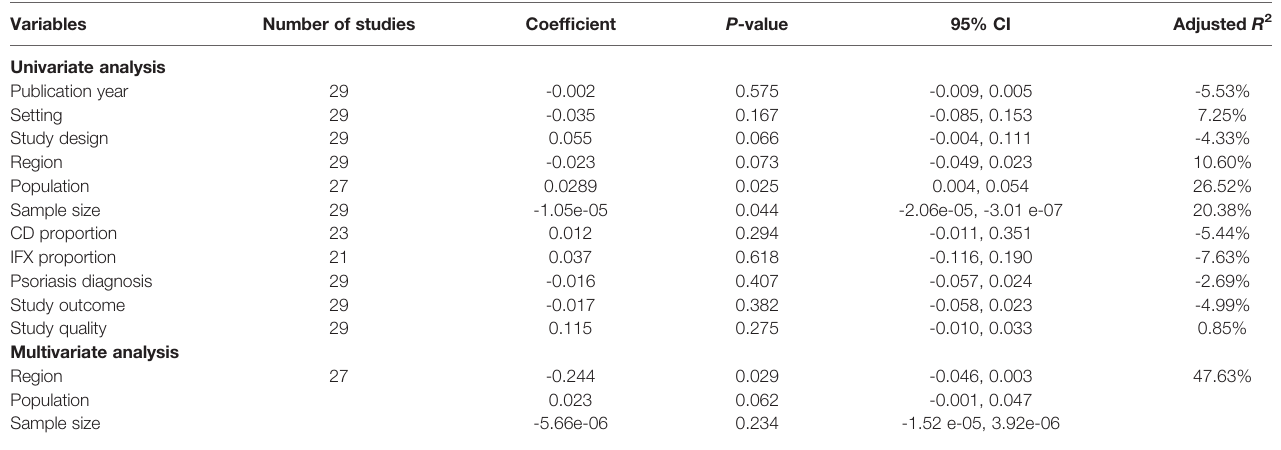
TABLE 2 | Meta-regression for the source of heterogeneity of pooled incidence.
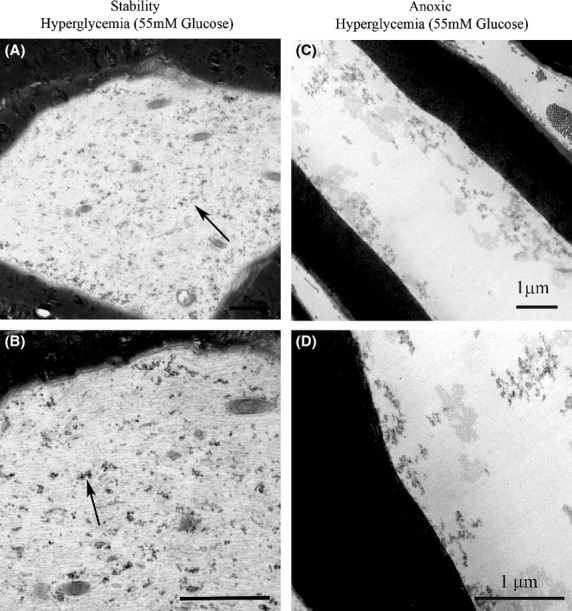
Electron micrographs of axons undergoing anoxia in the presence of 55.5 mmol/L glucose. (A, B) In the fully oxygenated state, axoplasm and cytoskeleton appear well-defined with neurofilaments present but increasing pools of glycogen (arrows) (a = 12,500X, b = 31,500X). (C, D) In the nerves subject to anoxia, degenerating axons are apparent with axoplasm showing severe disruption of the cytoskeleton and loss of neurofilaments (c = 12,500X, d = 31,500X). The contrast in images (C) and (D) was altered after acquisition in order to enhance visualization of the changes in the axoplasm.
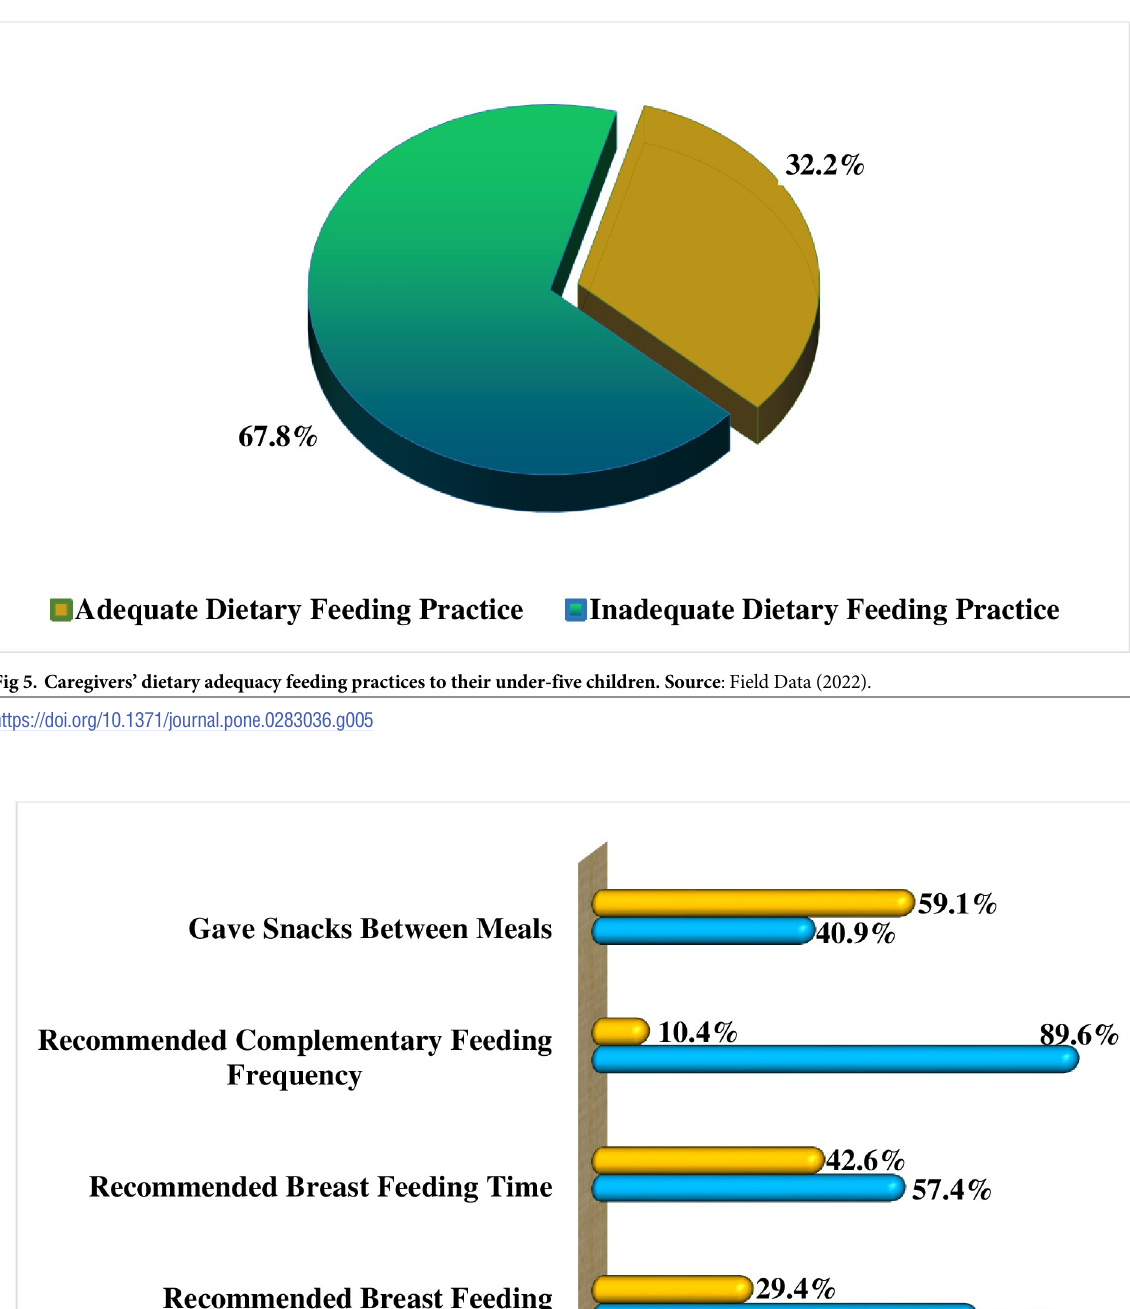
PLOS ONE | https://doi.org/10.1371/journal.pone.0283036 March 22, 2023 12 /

::::::

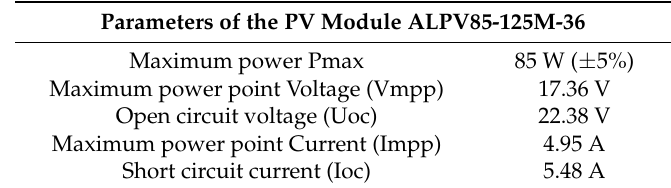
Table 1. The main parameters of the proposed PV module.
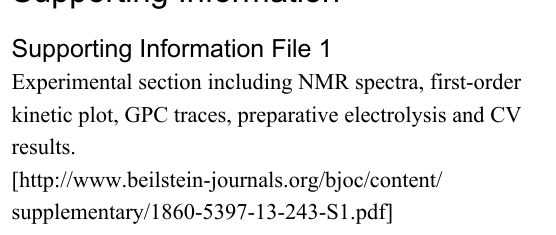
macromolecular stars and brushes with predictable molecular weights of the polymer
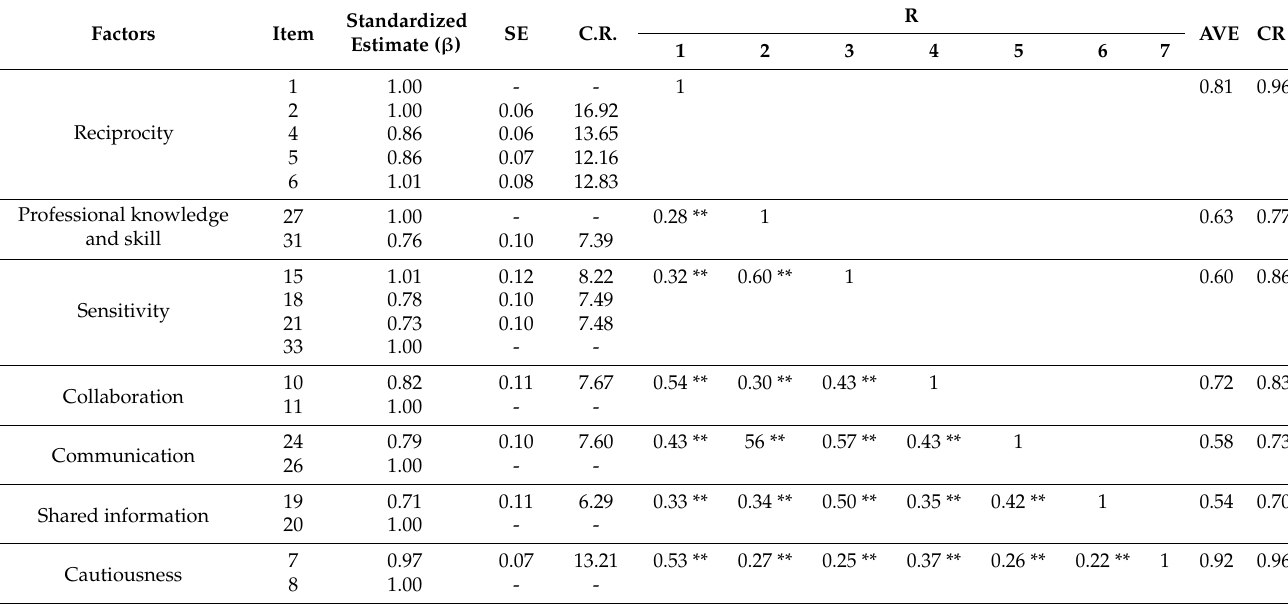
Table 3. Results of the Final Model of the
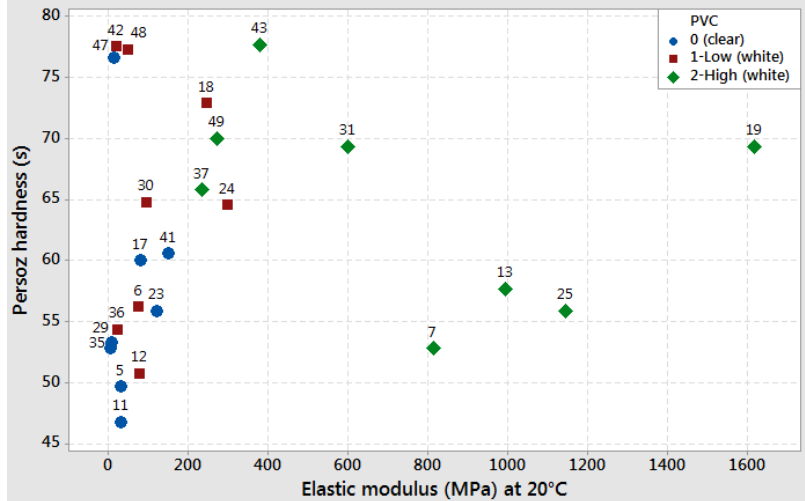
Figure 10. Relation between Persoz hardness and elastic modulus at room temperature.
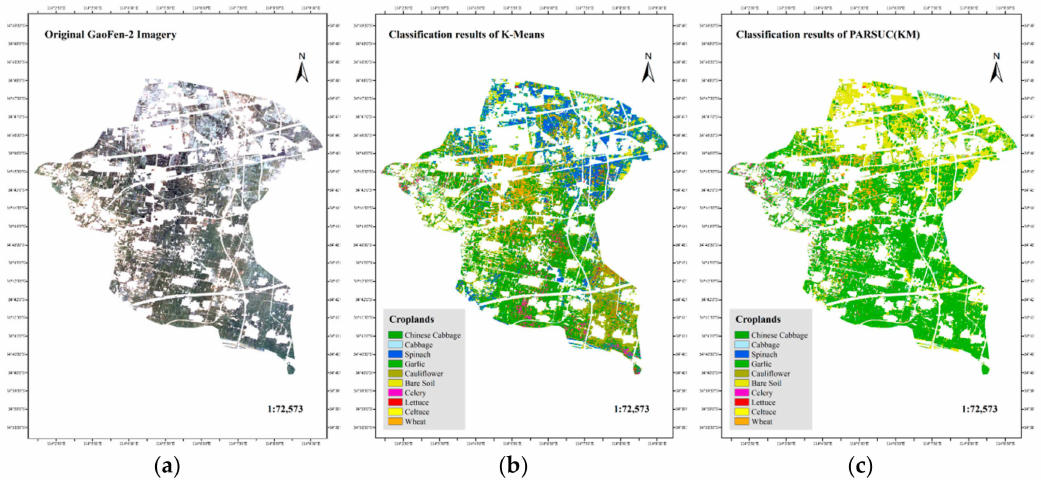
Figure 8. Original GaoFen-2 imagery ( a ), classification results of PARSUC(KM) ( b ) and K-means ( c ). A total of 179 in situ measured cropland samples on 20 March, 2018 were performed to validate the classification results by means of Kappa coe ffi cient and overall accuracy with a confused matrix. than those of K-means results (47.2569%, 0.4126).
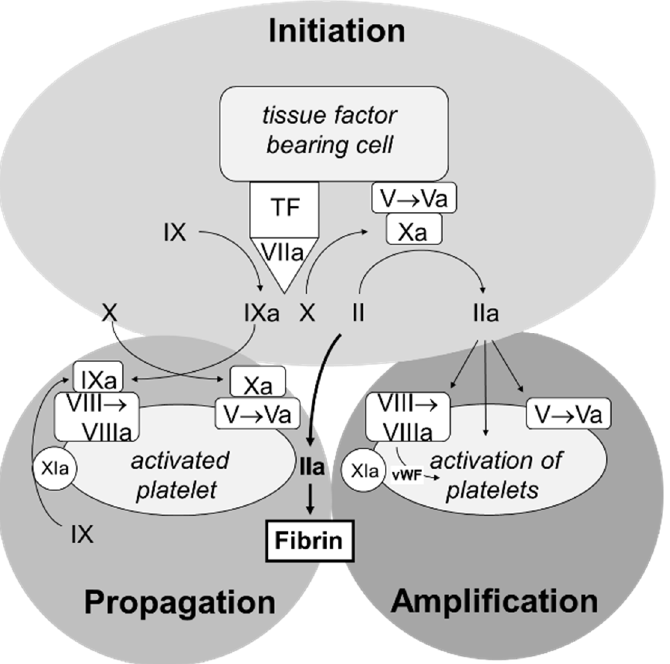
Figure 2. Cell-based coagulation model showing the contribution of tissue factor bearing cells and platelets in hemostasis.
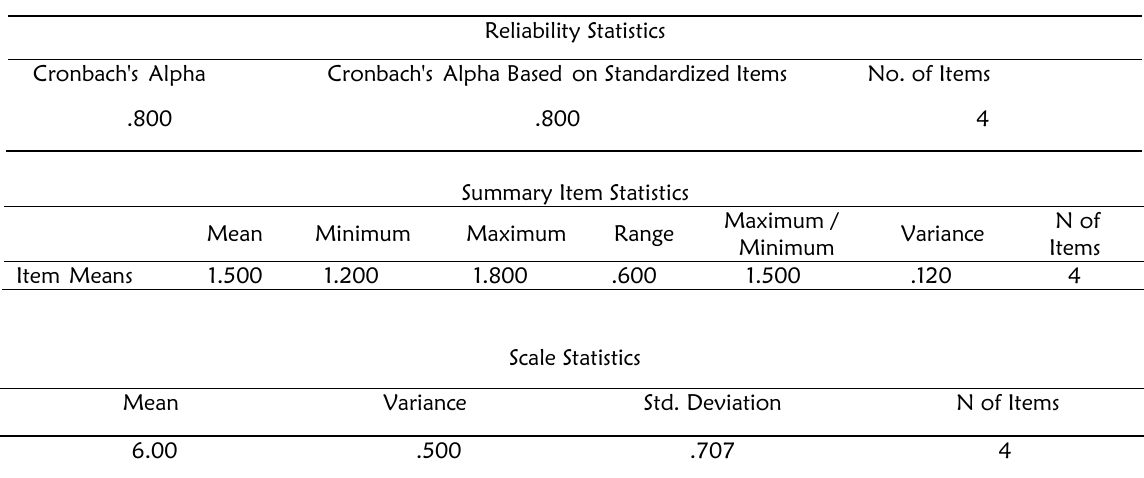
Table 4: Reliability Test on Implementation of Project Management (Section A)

::::::

*Exercise requirements*
Return, in full, every line of these entries that holds "March".

*Answer section*
PLOS ONE | https://doi.org/10.1371/journal.pone.0283036 March 22, 2023 12 /
Figure 8. Original GaoFen-2 imagery ( a ), classification results of PARSUC(KM) ( b ) and K-means ( c ). A total of 179 in situ measured cropland samples on 20 March, 2018 were performed to validate the classification results by means of Kappa coe ffi cient and overall accuracy with a confused matrix. than those of K-means results (47.2569%, 0.4126).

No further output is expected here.